▶ _REQUEST_
Could you repeat the source text from every row below word for word, leaving the pictures out of your reply?

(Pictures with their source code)

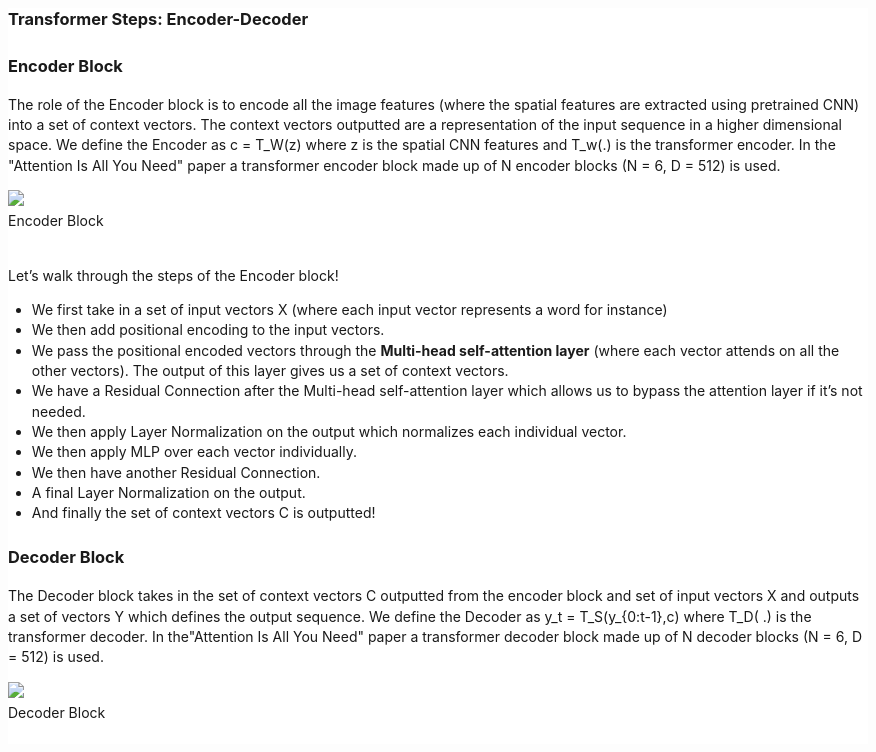 <a name='steps'></a>

### Transformer Steps: Encoder-Decoder

### Encoder Block

The role of the Encoder block is to encode all the image features (where the spatial features are extracted using
pretrained CNN) into a set of context vectors. The context vectors outputted are a representation of the input sequence
in a higher dimensional space. We define the Encoder as c = T_W(z) where z is the spatial CNN features and T_w(.) is the
transformer encoder. In the "Attention Is All You Need" paper a transformer encoder block made up of N encoder blocks (N
= 6, D = 512) is used.

<div class="fig figcenter fighighlight">
  <img src="/assets/att/encoder.png" width="80%">
  <div class="figcaption">Encoder Block</div>
</div>
<br>

Let’s walk through the steps of the Encoder block!

- We first take in a set of input vectors X (where each input vector represents a word for instance)
- We then add positional encoding to the input vectors.
- We pass the positional encoded vectors through the **Multi-head self-attention layer** (where each vector attends on
  all the other vectors). The output of this layer gives us a set of context vectors.
- We have a Residual Connection after the Multi-head self-attention layer which allows us to bypass the attention layer
  if it’s not needed.
- We then apply Layer Normalization on the output which normalizes each individual vector.
- We then apply MLP over each vector individually.
- We then have another Residual Connection.
- A final Layer Normalization on the output.
- And finally the set of context vectors C is outputted!

### Decoder Block

The Decoder block takes in the set of context vectors C outputted from the encoder block and set of input vectors X and
outputs a set of vectors Y which defines the output sequence. We define the Decoder as y_t = T_S(y_{0:t-1},c) where T_D(
.) is the transformer decoder. In the"Attention Is All You Need" paper a transformer decoder block made up of N decoder
blocks (N = 6, D = 512) is used.

<div class="fig figcenter fighighlight">
  <img src="/assets/att/decoder.png" width="80%">
  <div class="figcaption">Decoder Block</div>
</div>
<br>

▶ _EXPECTED ANSWER_
 <a name='steps'></a>

### Transformer Steps: Encoder-Decoder

### Encoder Block

The role of the Encoder block is to encode all the image features (where the spatial features are extracted using
pretrained CNN) into a set of context vectors. The context vectors outputted are a representation of the input sequence
in a higher dimensional space. We define the Encoder as c = T_W(z) where z is the spatial CNN features and T_w(.) is the
transformer encoder. In the "Attention Is All You Need" paper a transformer encoder block made up of N encoder blocks (N
= 6, D = 512) is used.

<div class="fig figcenter fighighlight">
  <img src="/assets/att/encoder.png" width="80%">
  <div class="figcaption">Encoder Block</div>
</div>
<br>

Let’s walk through the steps of the Encoder block!

- We first take in a set of input vectors X (where each input vector represents a word for instance)
- We then add positional encoding to the input vectors.
- We pass the positional encoded vectors through the **Multi-head self-attention layer** (where each vector attends on
  all the other vectors). The output of this layer gives us a set of context vectors.
- We have a Residual Connection after the Multi-head self-attention layer which allows us to bypass the attention layer
  if it’s not needed.
- We then apply Layer Normalization on the output which normalizes each individual vector.
- We then apply MLP over each vector individually.
- We then have another Residual Connection.
- A final Layer Normalization on the output.
- And finally the set of context vectors C is outputted!

### Decoder Block

The Decoder block takes in the set of context vectors C outputted from the encoder block and set of input vectors X and
outputs a set of vectors Y which defines the output sequence. We define the Decoder as y_t = T_S(y_{0:t-1},c) where T_D(
.) is the transformer decoder. In the"Attention Is All You Need" paper a transformer decoder block made up of N decoder
blocks (N = 6, D = 512) is used.

<div class="fig figcenter fighighlight">
  <img src="/assets/att/decoder.png" width="80%">
  <div class="figcaption">Decoder Block</div>
</div>
<br>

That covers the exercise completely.